Qtrax Begins Its Global Rollout: Free, Legal Music Sharing
For starters, it will operate in China (including Hong Kong), Taiwan, Philippines, Indonesia, Singapore, Malaysia, Australia and New Zealand. The official date is Oct. 29, a Thursday. By year's end, it will officially launch in the United States, Canada and the United Kingdom, though it already has been available as a 1.0 "preview" download in the U.S.
It appears to be available only for Windows users who have Windows Media Player 11, Microsoft .Net 2.0 and DRM security update.
Qtrax was announced last year and has deals with all the major music companies - EMI Music Publishing, Sony/ATV Music Publishing, TVT Records and Universal Music Group, among others. After downloading the software, users can play any of the songs in the catalog that they want and play those songs as often as they want, but only within the Qtrax client. That's why they have to be used within Windows Media Player - they use Microsoft's digital rights management technology.
Qtrax got the OK from the companies because it's supported by advertising, and is sharing revenue, naturally, with the "artists and rights holders" (i.e., the music labels). The important part is that it's legal, and users can play the songs as often as they want through Qtrax without fear of the RIAA. The first time you download a song from the service, there's a lag of a few seconds for "authentication," but once it's downloaded, users should be able to play songs at will, without delay.
Users will be able to share music, though how, exactly, that will work is a bit unclear. According to the website, you can create a playlist of tracks and then e-mail that playlist to your friends.

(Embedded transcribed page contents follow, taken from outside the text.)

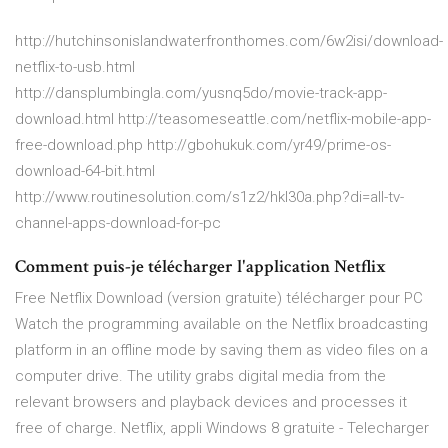
http://hutchinsonislandwaterfronthomes.com/6w2isi/download-
netflix-to-usb.html
http://dansplumbingla.com/yusnq5do/movie-track-app-
download.html http://teasomeseattle.com/netflix-mobile-app-
free-download.php http://gbohukuk.com/yr49/prime-os-
download-64-bit.html
http://www.routinesolution.com/s1z2/hkl30a.php?di=all-tv-
channel-apps-download-for-pc
Comment puis-je télécharger l'application Netflix
Free Netflix Download (version gratuite) télécharger pour PC
Watch the programming available on the Netflix broadcasting
platform in an offline mode by saving them as video files on a
computer drive. The utility grabs digital media from the
relevant browsers and playback devices and processes it
free of charge. Netflix, appli Windows 8 gratuite - Telecharger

Asia is the first target for the global rollout, company officials said, because of the intense Internet use there. Qtrax President and CEO Allan Klepfisz said Internet users grew by 474.9 percent between 2000 and 2008 (280.7 percent in the rest of the world) and 83.7 percent of users in China download music (in the U.S., that figure is 40 percent). Qtrax is based in New York City and is a subsidiary of Brilliant Technologies Corporation, a publicly traded technology holding company.